[Stored items]

##############################

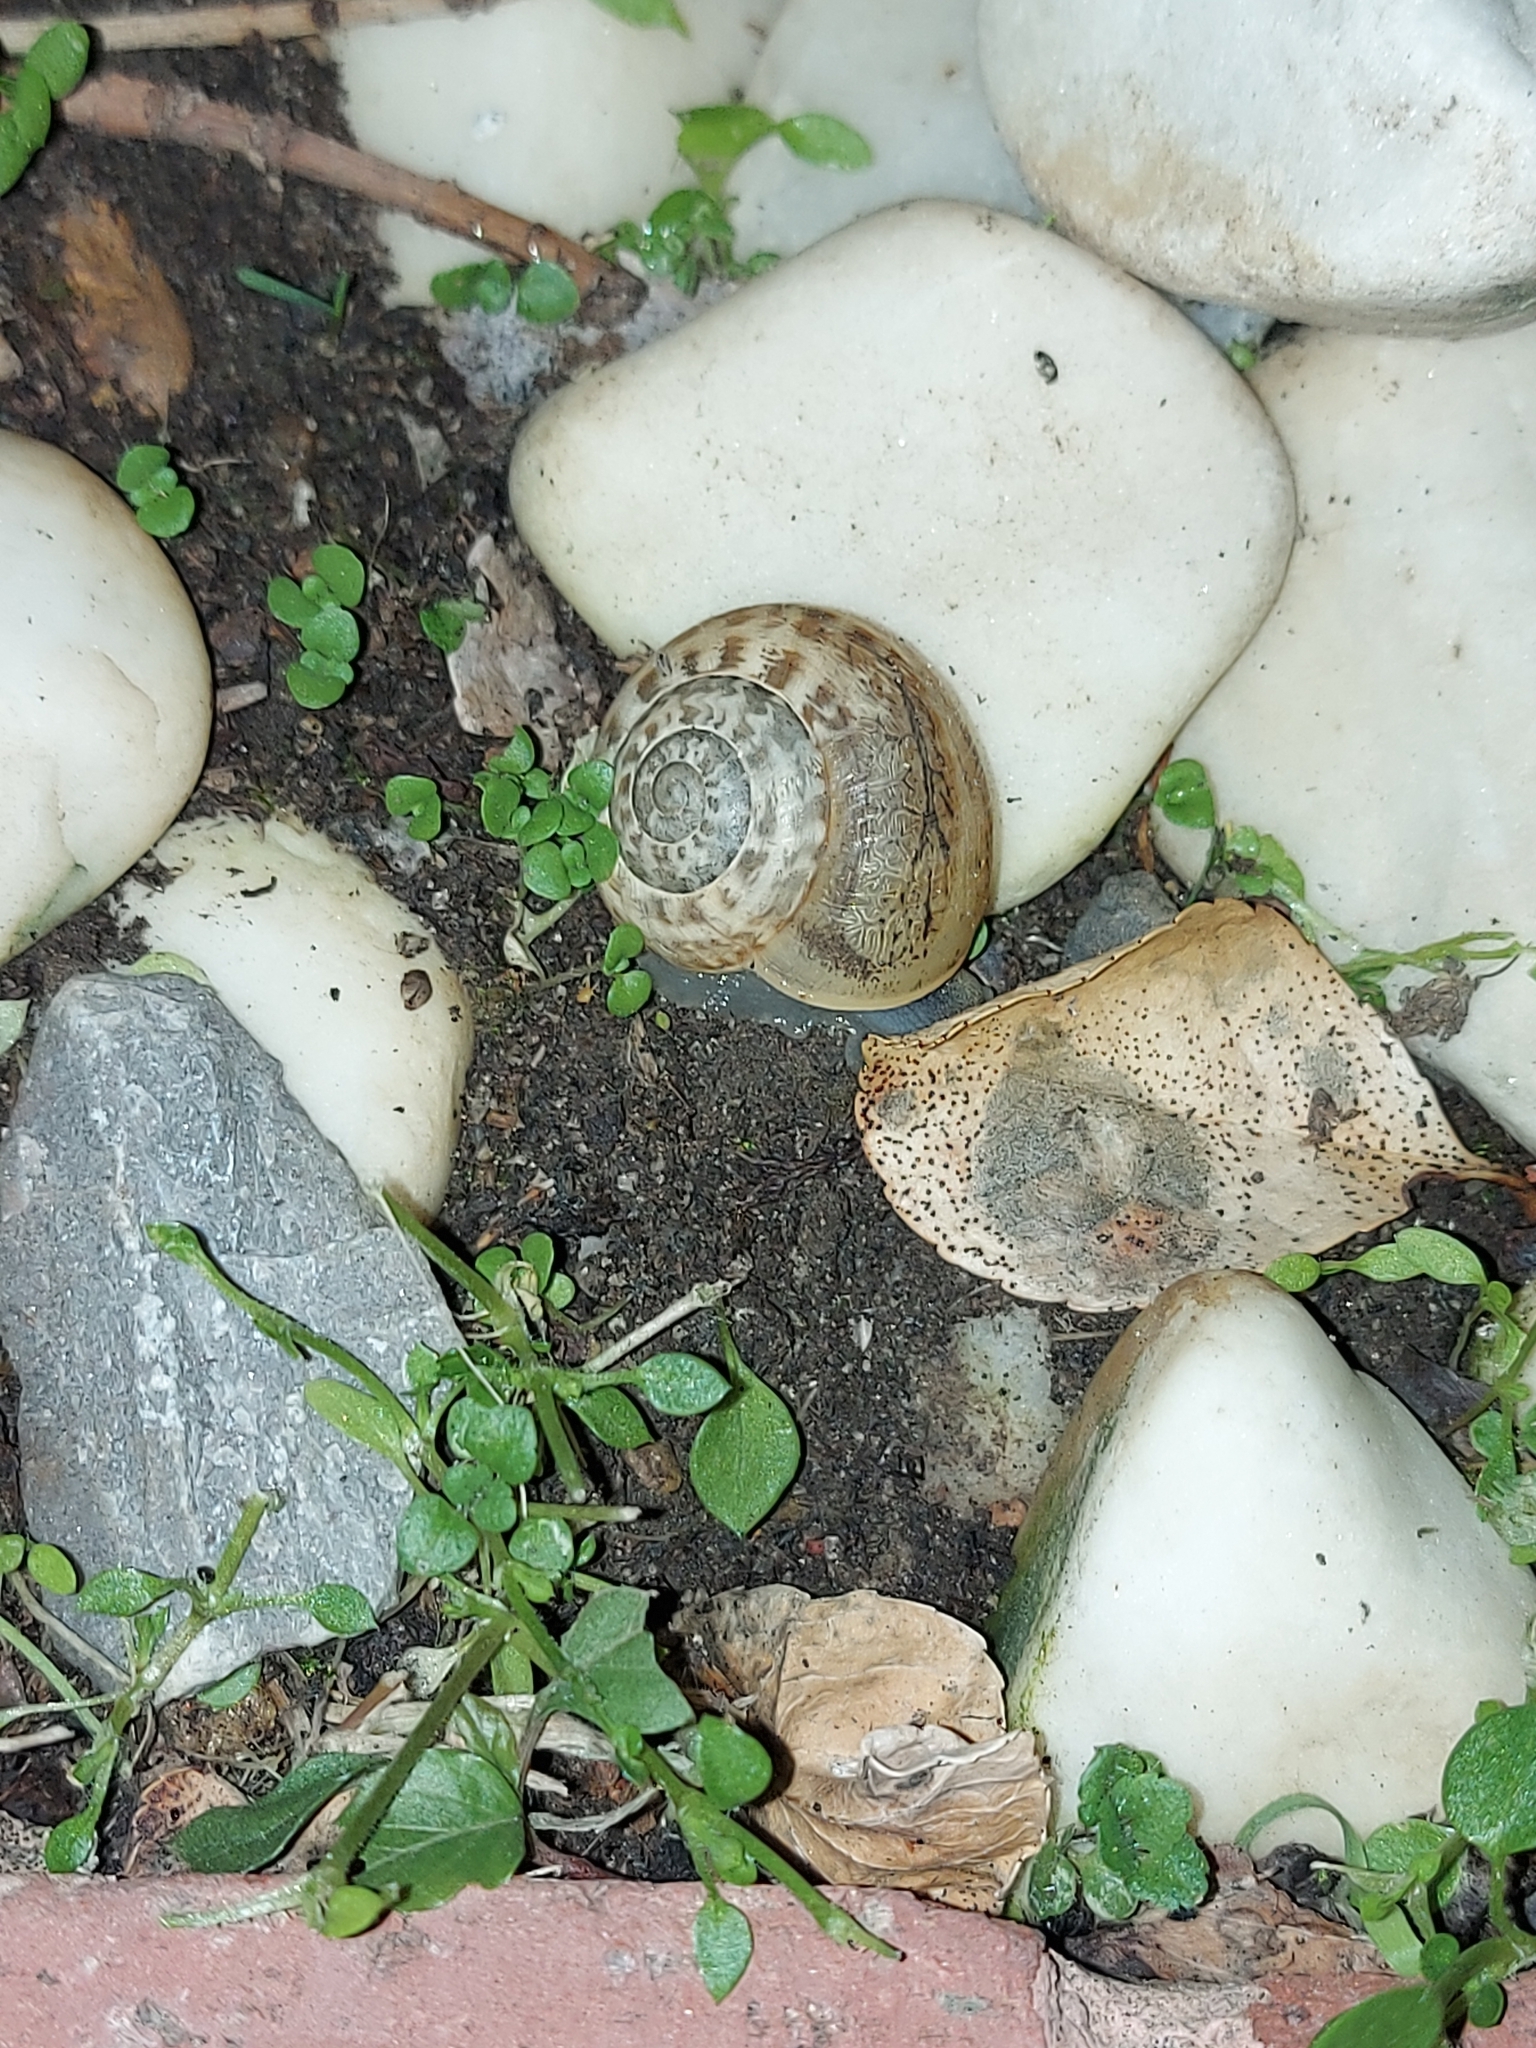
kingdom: Animalia
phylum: Mollusca
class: Gastropoda
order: Stylommatophora
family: Helicidae
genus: Eobania
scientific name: Eobania vermiculata
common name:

##############################

Job: Please edit the records from the line with "order: Stylommatophora" through the end, replacing "common name" with "vernacular name" and keeping everything else the same.

Exercise output:
order: Stylommatophora
family: Helicidae
genus: Eobania
scientific name: Eobania vermiculata
vernacular name:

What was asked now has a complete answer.